Caroline Shenaz Hossein’s work on Roscas shows that informal co-op finance has long carried economic power outside formal banking.

Co-operative finance is often discussed through formal institutions: credit unions, mutual banks and regulated co-op lenders. Caroline Shenaz Hossein’s work on Roscas and the “Banker Ladies” of the African diaspora widens the frame.

Rotating savings and credit associations are informal financial systems where members contribute regularly and take turns receiving a payout. They are used across the African diaspora under different names and are often organized by women. The model is not new, and that is precisely why it matters. It shows that collective finance has existed for generations outside formal banking systems that often excluded or mistreated Black communities.

The ownership question here is not only who controls capital, but who gets recognized as a financial innovator.
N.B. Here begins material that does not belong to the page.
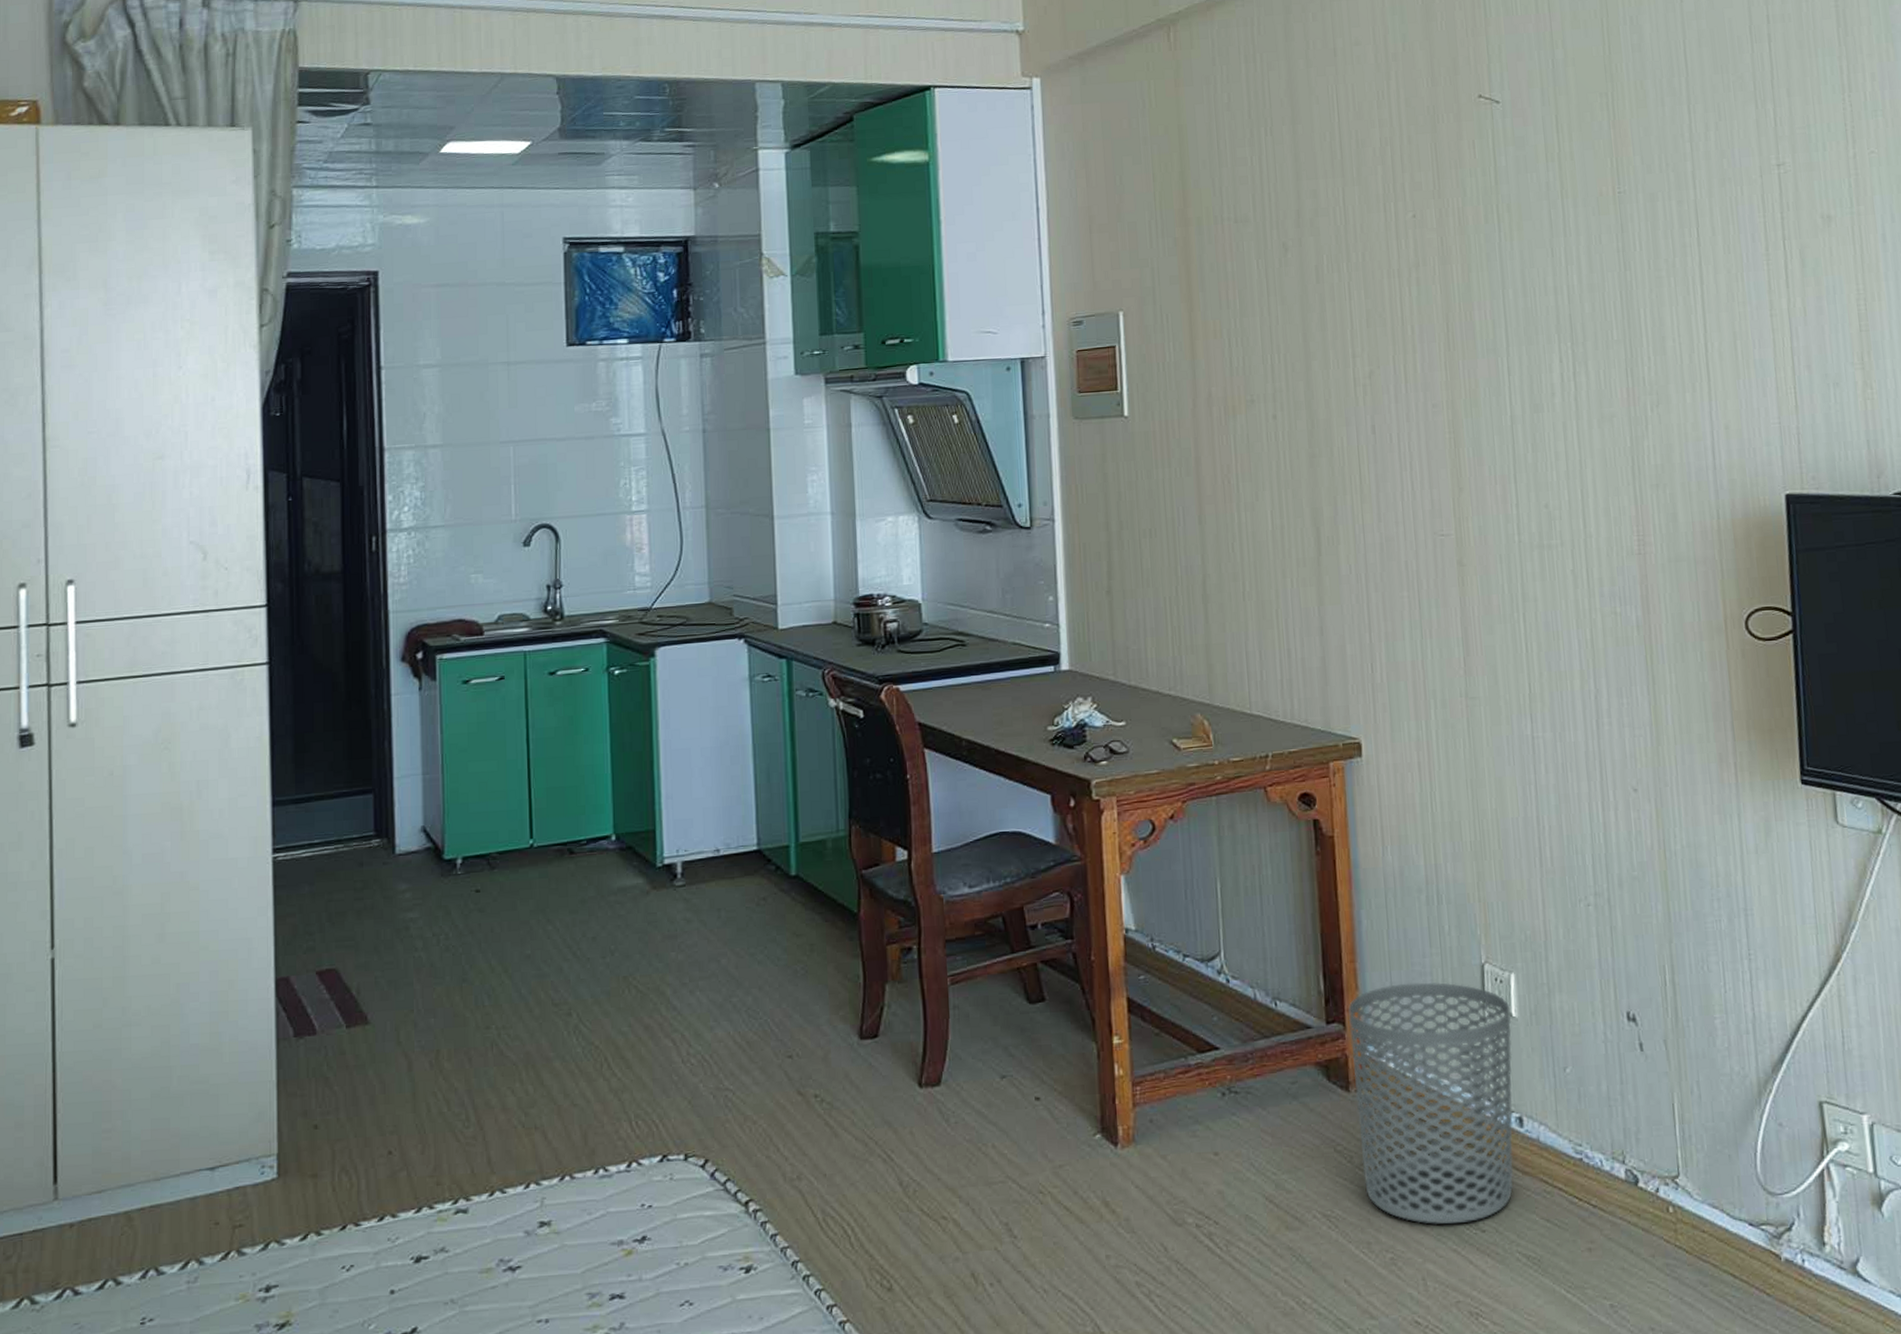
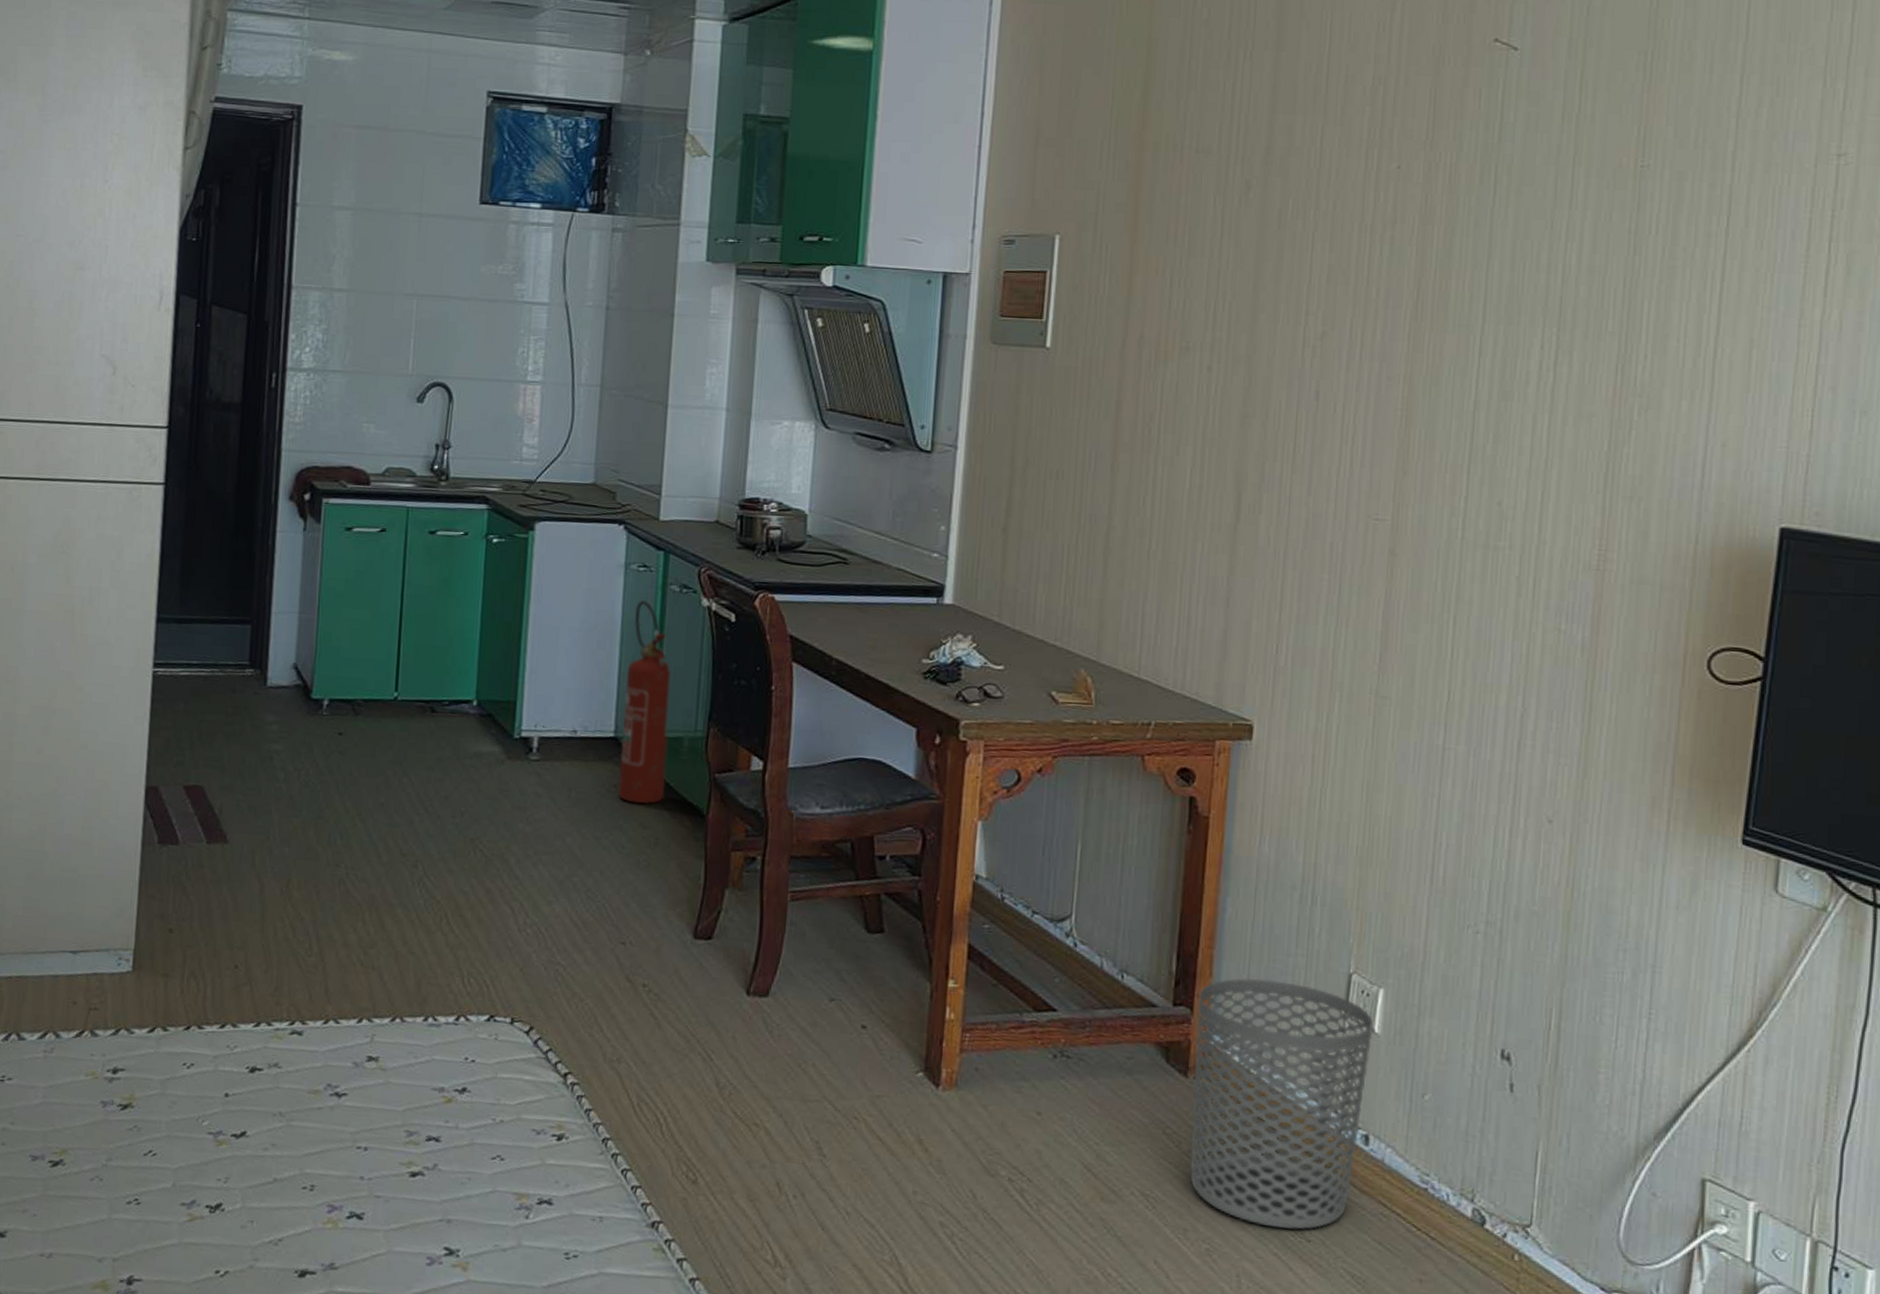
fire extinguisher: none [763,710,815,912] -> present [618,600,671,805]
Hossein’s argument challenges the cooperative sector to take informal co-operation seriously, including systems that have been hidden for protection or dismissed by formal institutions.

Formal finance often presents itself as the center of economic legitimacy. Communities that build their own savings systems are treated as informal, risky or peripheral. Yet those systems may be more trusted, more accessible and more accountable to members than mainstream institutions. The Banker Ladies tradition shows women organizing financial life through solidarity, discipline and mutual obligation.

The trust component is essential. A Rosca depends on relationships, reputation and shared norms. Members contribute because they believe others will do the same. That makes the model vulnerable to breakdown, but it also creates a form of social accountability that banks cannot easily replicate. In communities where formal institutions have been predatory or unavailable, trust-based finance becomes more than convenience. It becomes survival infrastructure.

The article also points to risk. Participants may worry that outsiders will misunderstand their practices or treat them as suspicious. In some contexts, Black and immigrant communities already face surveillance and discrimination from financial and legal institutions. That helps explain why some systems remain protected from public view. Visibility can bring recognition, but it can also bring exposure.

The cooperative movement has to examine its own blind spots here. If informal Black women-led finance is excluded from the story of co-operation, the field’s history becomes narrower than the reality of mutual economic life. Co-operation did not begin only in registered entities. It also emerged wherever people pooled resources because the market and the state failed them.

The policy challenge is delicate. Informal finance cannot simply be romanticized. It may lack consumer protections, legal clarity and safeguards against abuse. But it also cannot be ignored or forced into institutional forms that destroy the trust that makes it work. The goal should be recognition without extraction, protection without erasure.

This is a powerful ownership economy lesson. Communities denied access to mainstream capital have long built parallel systems of trust. The question now is whether cooperative finance will recognize those systems as part of its own lineage, and whether modern ownership policy can learn from institutions built outside official permission. That recognition also changes how the future of co-operative finance should be designed. The strongest systems may combine formal protections with the relational trust that has always made mutual finance work.